The incidence of radiation-induced lymphedema varies depending on the radiation method and design, but it is estimated to be as low as 3.1% without regional nodal radiation, around 20%-24% when regional nodal radiation is delivered, and as high as 33% when both regional nodal radiation and axillary nodal dissection are completed. It may occur months to years after radiation.
The pathophysiology of radiation-induced lymphedema is thought to be due to the destruction of lymphatics and interstitial fibrosis compressing lymphatic vessels, resulting in mechanical insufficiency of lymphatic drainage. It may be associated with a higher risk of infection and malignancy.

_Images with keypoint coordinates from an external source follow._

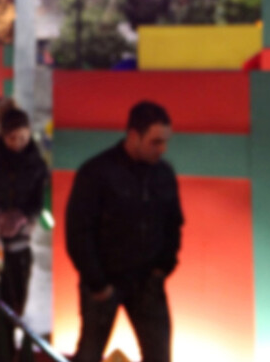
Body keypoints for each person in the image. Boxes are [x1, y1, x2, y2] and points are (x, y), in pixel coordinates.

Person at [66, 101, 183, 362]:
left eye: (165, 141)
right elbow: (78, 232)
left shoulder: (163, 174)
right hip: (104, 282)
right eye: (155, 142)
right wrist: (98, 283)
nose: (162, 149)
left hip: (146, 283)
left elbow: (174, 224)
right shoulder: (96, 173)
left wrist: (162, 268)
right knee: (89, 353)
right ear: (133, 136)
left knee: (159, 354)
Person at [0, 108, 48, 322]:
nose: (17, 143)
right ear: (2, 135)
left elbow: (38, 202)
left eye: (22, 137)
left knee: (17, 299)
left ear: (29, 133)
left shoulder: (36, 164)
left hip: (21, 240)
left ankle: (10, 345)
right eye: (11, 138)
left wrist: (23, 215)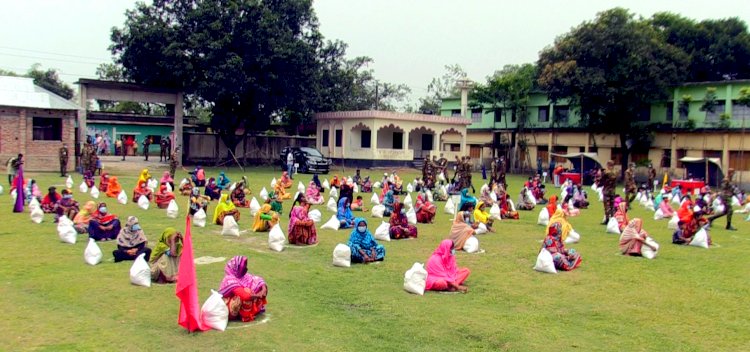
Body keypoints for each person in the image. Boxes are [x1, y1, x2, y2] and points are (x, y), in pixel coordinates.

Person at [219, 255, 268, 322]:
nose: (246, 268)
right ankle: (244, 316)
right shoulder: (229, 279)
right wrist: (258, 295)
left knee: (257, 290)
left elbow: (258, 280)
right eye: (244, 266)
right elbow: (245, 295)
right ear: (237, 268)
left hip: (241, 304)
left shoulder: (244, 276)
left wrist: (263, 290)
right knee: (246, 294)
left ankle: (251, 312)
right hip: (227, 306)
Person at [601, 160, 618, 225]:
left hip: (606, 190)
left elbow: (602, 180)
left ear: (608, 165)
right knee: (612, 205)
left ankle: (607, 219)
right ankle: (613, 218)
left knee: (606, 205)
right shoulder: (616, 172)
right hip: (613, 190)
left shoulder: (605, 172)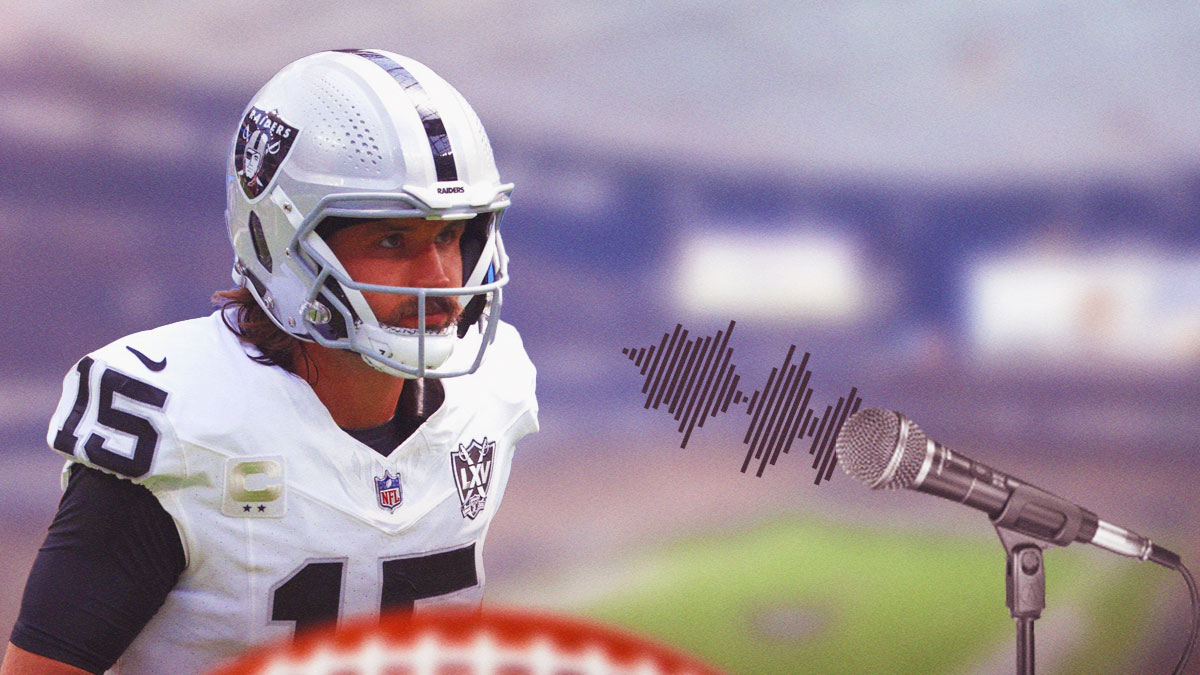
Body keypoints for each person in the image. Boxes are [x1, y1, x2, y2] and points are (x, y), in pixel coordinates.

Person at [1, 49, 538, 675]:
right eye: (392, 239)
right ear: (280, 242)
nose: (441, 280)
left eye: (450, 235)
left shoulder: (490, 390)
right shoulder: (184, 423)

The extremities are most commonly affected, but the breast or chest wall may also be involved.
Several risk factors have been identified:
- Breast cancer, especially when lymph node dissection is performed, is linked to upper limb lymphedema. Gynecological malignancies, such as ovarian, vulvar, and endometrial cancers, are associated with lower limb lymphedema, particularly following pelvic and inguinal node dissections. Sarcoma and malignant melanoma are also associated with radiation-induced lymphedema.

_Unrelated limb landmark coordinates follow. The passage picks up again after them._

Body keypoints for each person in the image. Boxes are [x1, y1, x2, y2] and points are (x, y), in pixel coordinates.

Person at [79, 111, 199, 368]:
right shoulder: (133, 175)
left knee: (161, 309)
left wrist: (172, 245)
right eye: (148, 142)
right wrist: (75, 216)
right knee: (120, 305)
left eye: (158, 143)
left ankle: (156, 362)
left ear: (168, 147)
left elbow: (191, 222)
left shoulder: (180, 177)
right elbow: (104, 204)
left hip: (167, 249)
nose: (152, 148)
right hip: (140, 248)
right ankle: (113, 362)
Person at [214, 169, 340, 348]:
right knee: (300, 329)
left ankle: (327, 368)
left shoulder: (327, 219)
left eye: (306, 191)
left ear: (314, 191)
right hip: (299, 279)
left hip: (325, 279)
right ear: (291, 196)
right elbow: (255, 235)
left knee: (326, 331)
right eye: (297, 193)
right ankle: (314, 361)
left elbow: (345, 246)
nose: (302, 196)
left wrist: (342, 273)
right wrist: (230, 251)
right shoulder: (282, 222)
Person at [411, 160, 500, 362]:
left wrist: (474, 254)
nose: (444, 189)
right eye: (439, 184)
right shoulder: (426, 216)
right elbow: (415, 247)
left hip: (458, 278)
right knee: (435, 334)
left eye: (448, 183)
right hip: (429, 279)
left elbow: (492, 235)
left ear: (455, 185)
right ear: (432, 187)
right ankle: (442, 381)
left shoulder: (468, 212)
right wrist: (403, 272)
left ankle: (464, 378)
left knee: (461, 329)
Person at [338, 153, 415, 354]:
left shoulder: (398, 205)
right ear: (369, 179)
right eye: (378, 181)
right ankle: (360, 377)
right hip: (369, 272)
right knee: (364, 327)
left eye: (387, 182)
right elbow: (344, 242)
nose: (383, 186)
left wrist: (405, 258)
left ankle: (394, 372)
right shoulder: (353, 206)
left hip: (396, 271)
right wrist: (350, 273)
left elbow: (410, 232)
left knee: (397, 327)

- Certain anatomic locations are at higher risk of lymphedema development from radiation. Specifically, upper axillary nodal basins at level I between the latissimus dorsi to the lateral aspect of the pectoralis minor and level II posterior to the pectoralis minor are high-risk locations due to a high concentration of lymph nodes.
- The methods of radiation delivery matter. For breast cancer, tangential photon radiation is associated with a higher risk for lymphedema compared to diffuse chest wall electron beams. Overlapping radiation fields and posterior axillary boost radiation may also increase risk of lymphedema. For lower extremity lymphedema, external beam radiation carries a higher risk for lymphedema compared with vaginal brachytherapy.
- Risk is dose-dependent in the setting of axillary radiation; a higher total dose of radiation is associated with a higher risk of radiation-induced lymphedema.
- Obesity is a risk factor (in a patient with a body mass index higher than 30).
- Postoperative complications or infection of the surgical site, ipsilateral venous compromise (in the setting of thrombosis, indwelling venous port, pacemaker, or dialysis catheter), advanced or recurrent cancer, trauma, taxane-based chemotherapy, high number of positive lymph nodes (greater than 8), and capsular invasion by a tumor are risk factors for radiation-induced lymphedema.
- Stage 0 (subclinical) – Swelling is not evident. Heaviness and discomfort.
- Stage 1 (spontaneously reversible) – Swelling relieved by limb elevation. Includes pitting edema.
- Stage 2 (spontaneously irreversible) – Swelling not improved by limb elevation. May or may not include pitting edema.
- Stage 3 (lymphostatic elephantiasis) – Swelling not improved by limb elevation. Skin hardening, nonpitting edema, verrucous changes, and recurrent soft tissue infections.